__YOUR INSTRUCTIONS__: All that should come back is the lines of the data below from the one containing "thumb cmc: (331, 409)" to the one containing "thumb mcp: (399, 336)", inclusive, exactly as they stand.

(Data extracted from a collection)
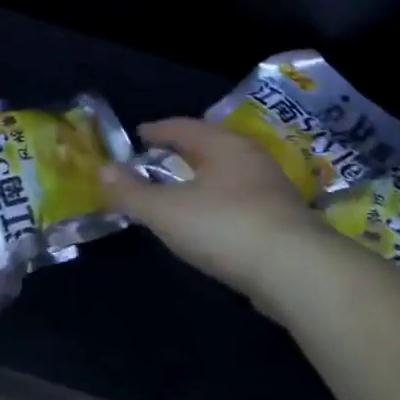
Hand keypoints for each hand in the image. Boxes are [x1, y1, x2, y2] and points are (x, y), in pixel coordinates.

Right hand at [101, 118, 336, 312]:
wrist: (297, 272)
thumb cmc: (225, 227)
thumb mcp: (166, 211)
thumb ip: (132, 192)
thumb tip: (102, 170)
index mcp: (223, 145)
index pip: (184, 127)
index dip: (158, 130)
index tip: (139, 134)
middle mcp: (250, 158)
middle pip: (210, 146)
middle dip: (184, 151)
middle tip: (159, 158)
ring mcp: (272, 189)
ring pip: (229, 173)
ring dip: (205, 178)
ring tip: (183, 189)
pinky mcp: (284, 221)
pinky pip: (242, 200)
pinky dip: (221, 202)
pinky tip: (213, 220)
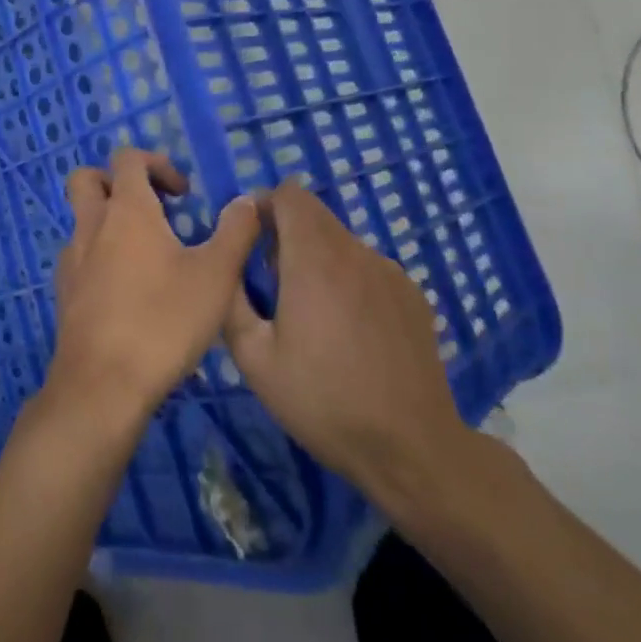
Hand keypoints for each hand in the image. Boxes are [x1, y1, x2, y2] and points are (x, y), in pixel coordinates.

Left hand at [48, 149, 260, 427]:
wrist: (102, 386)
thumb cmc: (163, 321)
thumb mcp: (217, 275)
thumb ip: (236, 231)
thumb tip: (247, 200)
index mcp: (126, 210)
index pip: (128, 158)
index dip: (156, 164)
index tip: (183, 195)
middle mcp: (91, 225)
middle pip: (89, 179)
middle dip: (118, 182)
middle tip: (152, 210)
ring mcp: (71, 260)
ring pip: (82, 220)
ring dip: (110, 223)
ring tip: (148, 257)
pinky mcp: (64, 294)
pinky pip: (79, 257)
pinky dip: (100, 257)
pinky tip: (128, 293)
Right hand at [223, 182, 484, 518]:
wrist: (411, 447)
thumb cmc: (323, 401)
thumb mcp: (255, 359)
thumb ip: (232, 300)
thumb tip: (227, 263)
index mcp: (315, 258)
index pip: (289, 194)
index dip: (265, 206)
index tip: (251, 242)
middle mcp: (356, 252)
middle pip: (315, 216)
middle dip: (286, 236)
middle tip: (274, 288)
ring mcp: (390, 272)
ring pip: (341, 244)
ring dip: (319, 261)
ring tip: (313, 318)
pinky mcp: (412, 295)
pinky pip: (368, 269)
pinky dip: (349, 282)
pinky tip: (351, 335)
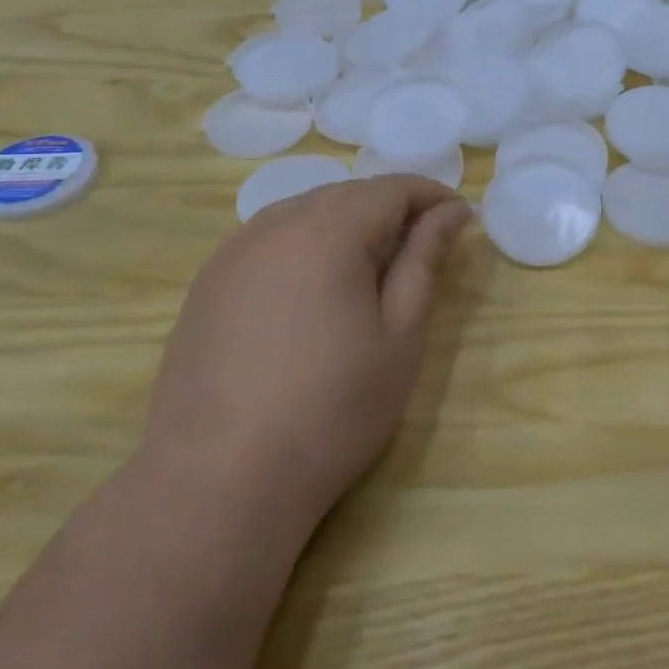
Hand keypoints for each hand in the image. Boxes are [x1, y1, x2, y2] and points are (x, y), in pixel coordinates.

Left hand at [140, 176, 471, 524]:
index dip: (431, 196)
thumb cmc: (331, 409)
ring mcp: (234, 251)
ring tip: (373, 268)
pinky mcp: (208, 283)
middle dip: (391, 209)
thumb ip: (424, 261)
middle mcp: (276, 224)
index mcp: (329, 230)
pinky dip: (306, 246)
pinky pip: (270, 240)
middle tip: (423, 247)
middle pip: (347, 194)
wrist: (218, 480)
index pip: (392, 188)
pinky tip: (314, 291)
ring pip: (305, 213)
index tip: (460, 219)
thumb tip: (451, 212)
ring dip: (347, 224)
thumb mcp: (399, 336)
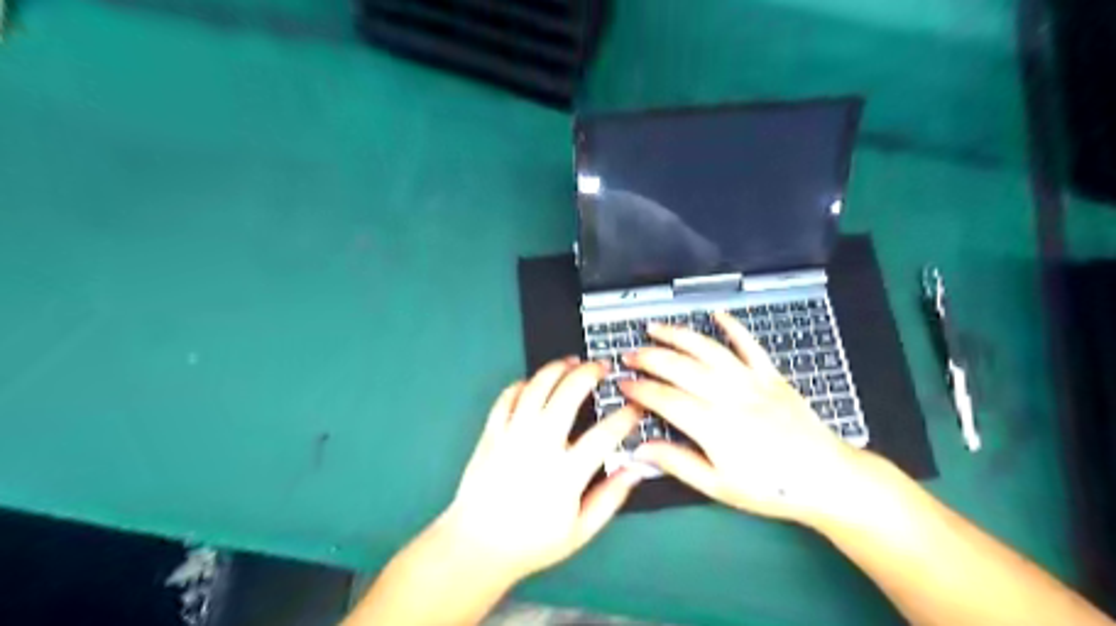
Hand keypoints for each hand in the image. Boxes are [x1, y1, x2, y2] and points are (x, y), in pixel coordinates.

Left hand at [438, 356, 645, 581]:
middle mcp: (539, 446)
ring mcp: (512, 435)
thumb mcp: (580, 531)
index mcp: (565, 474)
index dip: (625, 417)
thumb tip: (636, 469)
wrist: (476, 546)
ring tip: (572, 361)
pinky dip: (523, 384)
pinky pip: (507, 397)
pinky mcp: (491, 432)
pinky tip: (534, 382)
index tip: (636, 408)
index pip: (604, 434)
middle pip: (567, 394)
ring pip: (536, 387)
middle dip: (589, 373)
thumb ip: (610, 498)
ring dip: (557, 368)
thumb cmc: (532, 542)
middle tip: (603, 367)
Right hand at [619, 312, 870, 525]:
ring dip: (678, 335)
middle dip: (649, 358)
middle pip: (681, 368)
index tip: (622, 384)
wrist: (826, 479)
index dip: (640, 390)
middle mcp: (730, 396)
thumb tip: (640, 451)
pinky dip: (733, 327)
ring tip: (655, 328)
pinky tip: (717, 314)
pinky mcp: (771, 375)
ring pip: (708, 350)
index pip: (665, 399)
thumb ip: (677, 463)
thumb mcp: (718, 486)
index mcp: (713, 426)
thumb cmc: (770, 488)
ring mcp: (752, 381)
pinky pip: (750, 345)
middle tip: (629, 355)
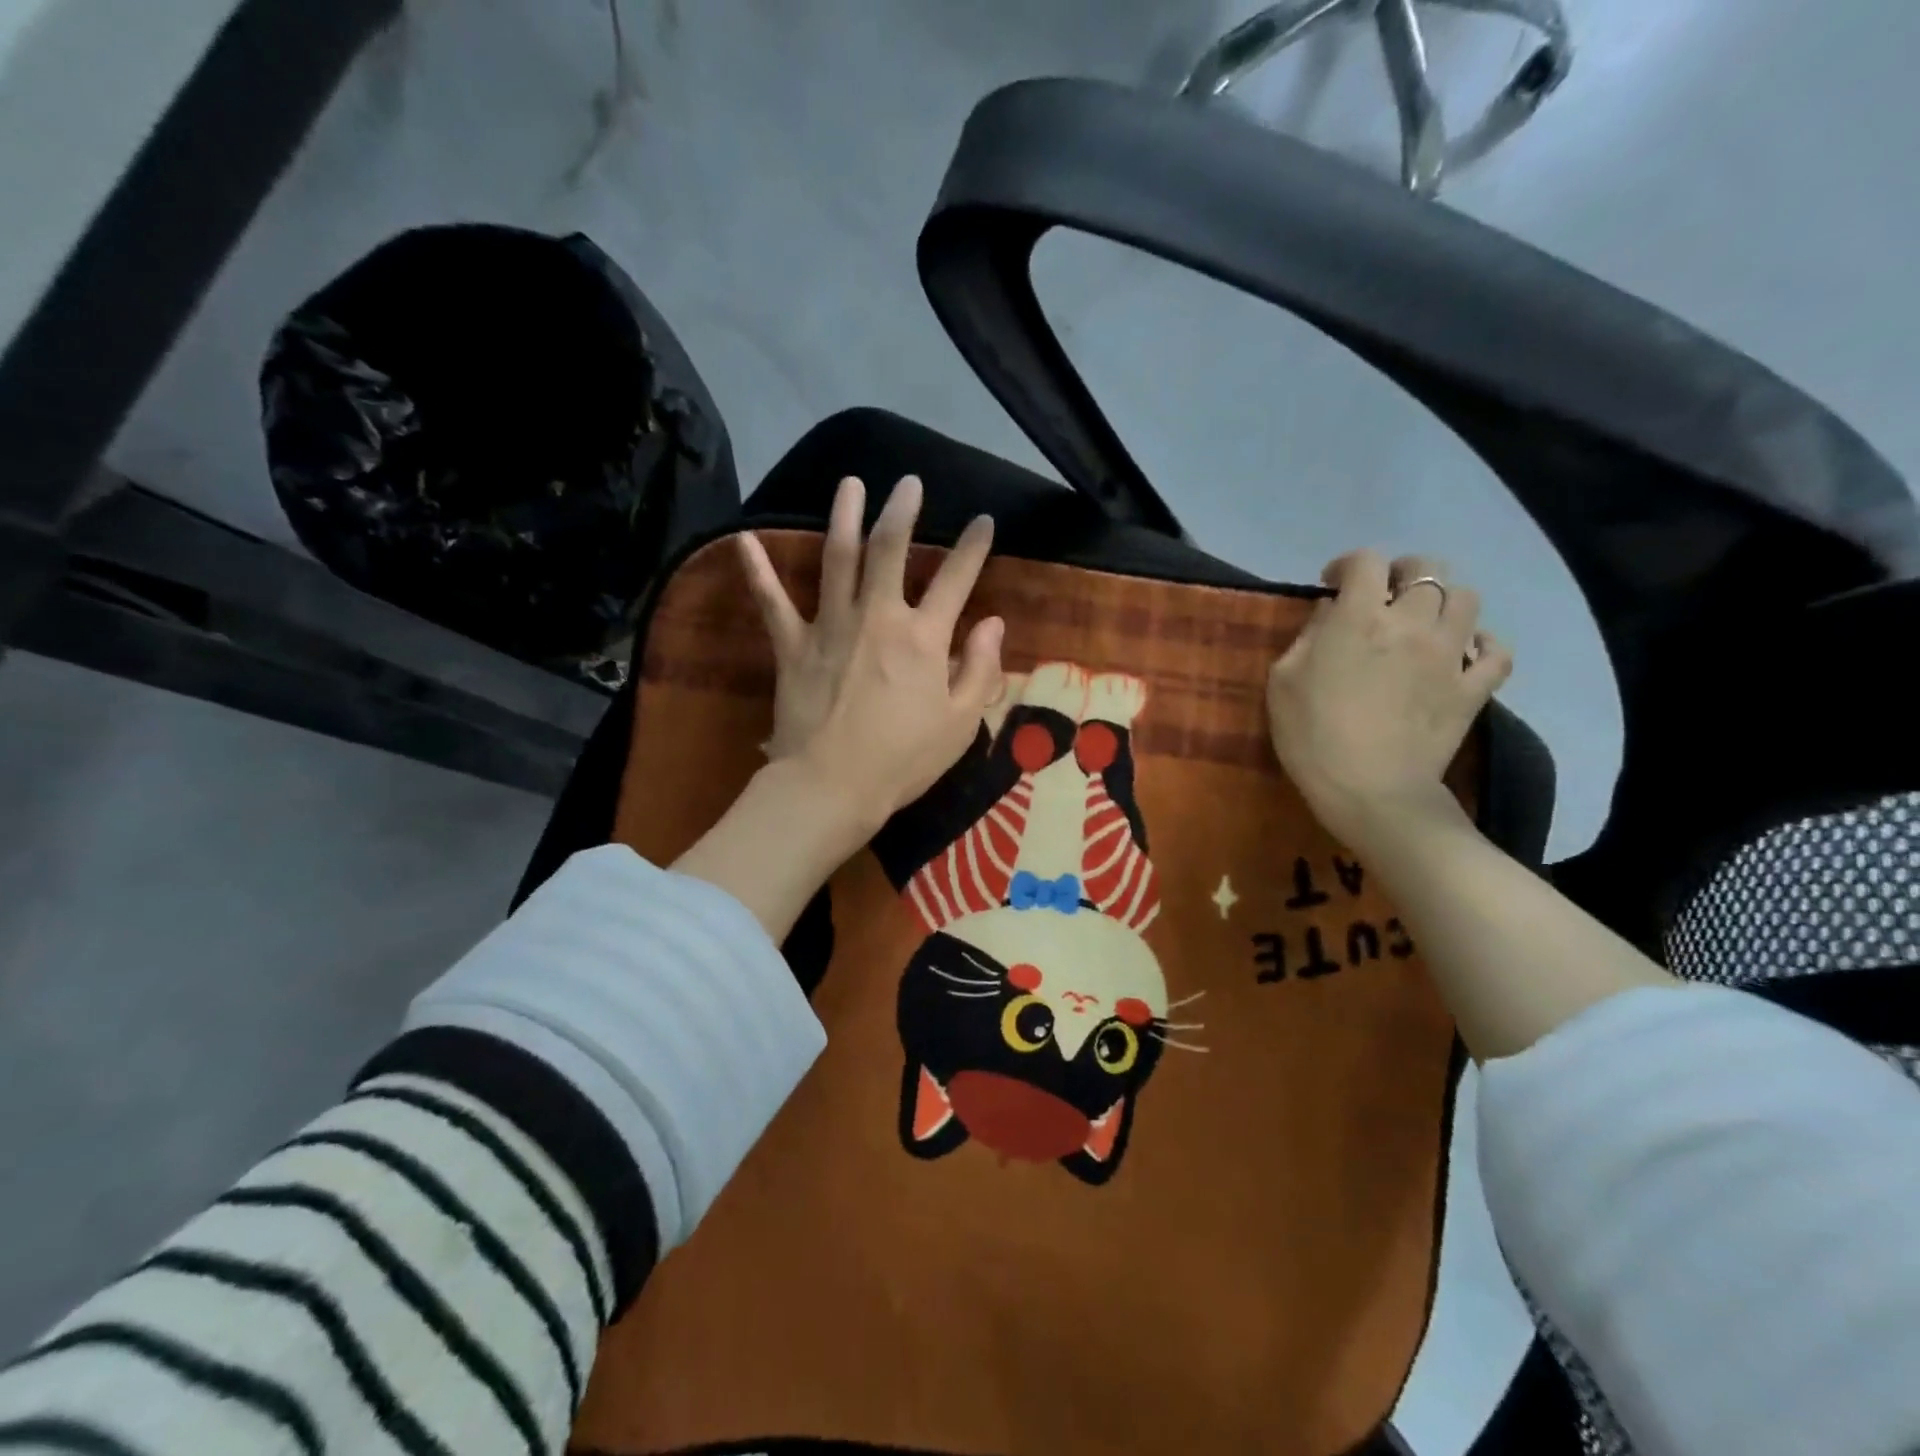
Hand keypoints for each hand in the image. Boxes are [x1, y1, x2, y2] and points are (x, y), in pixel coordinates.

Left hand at [739, 474, 1004, 834]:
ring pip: (837, 558)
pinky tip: (744, 538)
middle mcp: (878, 618)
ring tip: (850, 484)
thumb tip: (994, 622)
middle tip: (908, 483)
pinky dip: (757, 570)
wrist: (832, 786)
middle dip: (902, 511)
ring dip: (844, 517)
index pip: (956, 580)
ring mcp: (830, 626)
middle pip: (890, 550)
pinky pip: (772, 602)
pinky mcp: (792, 646)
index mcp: (923, 638)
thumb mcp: (961, 723)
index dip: (973, 547)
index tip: (983, 521)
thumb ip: (980, 669)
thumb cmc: (904, 760)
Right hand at [1266, 550, 1511, 847]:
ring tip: (1422, 621)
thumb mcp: (1283, 681)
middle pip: (1425, 569)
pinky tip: (1463, 653)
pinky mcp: (1474, 688)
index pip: (1365, 562)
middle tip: (1383, 594)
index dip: (1347, 564)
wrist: (1370, 791)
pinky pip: (1496, 651)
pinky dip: (1483, 644)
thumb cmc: (1312, 736)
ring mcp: (1450, 655)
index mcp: (1359, 619)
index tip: (1333, 583)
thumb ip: (1308, 636)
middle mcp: (1411, 624)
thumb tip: (1332, 611)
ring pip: (1466, 599)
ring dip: (1442, 601)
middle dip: (1401, 571)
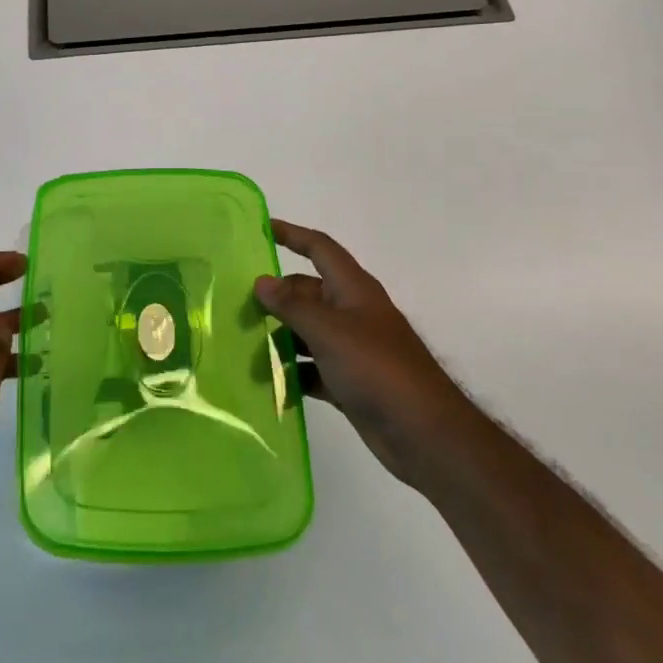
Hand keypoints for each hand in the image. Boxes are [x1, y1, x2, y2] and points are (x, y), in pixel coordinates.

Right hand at [256, 221, 459, 491]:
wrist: (425, 434)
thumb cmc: (378, 370)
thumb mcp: (330, 332)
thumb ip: (292, 306)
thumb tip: (261, 282)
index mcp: (353, 289)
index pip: (319, 248)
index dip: (292, 235)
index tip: (262, 228)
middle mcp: (352, 313)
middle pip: (307, 292)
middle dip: (275, 297)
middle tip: (237, 307)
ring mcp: (352, 349)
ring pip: (307, 332)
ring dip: (280, 338)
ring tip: (244, 349)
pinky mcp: (350, 382)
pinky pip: (313, 368)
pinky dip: (294, 373)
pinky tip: (270, 384)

__OUTPUT BELOW__:
thumb cmc: (331, 409)
ring mcp: (234, 251)
ring tip: (373, 268)
pinky mcp: (208, 283)
middle dip: (391, 209)
thumb ip: (424, 261)
middle mcp: (276, 224)
index mcp: (329, 230)
pinky dip: (306, 246)
pinky pip: (270, 240)
middle tip: (423, 247)
middle pip: (347, 194)
wrist: (218, 480)
index pip: (392, 188)
pinky tip: (314, 291)
ring pip: (305, 213)
index tip: (460, 219)
thumb tip: (451, 212)
ring dip: (347, 224)
thumb mcp: (399, 336)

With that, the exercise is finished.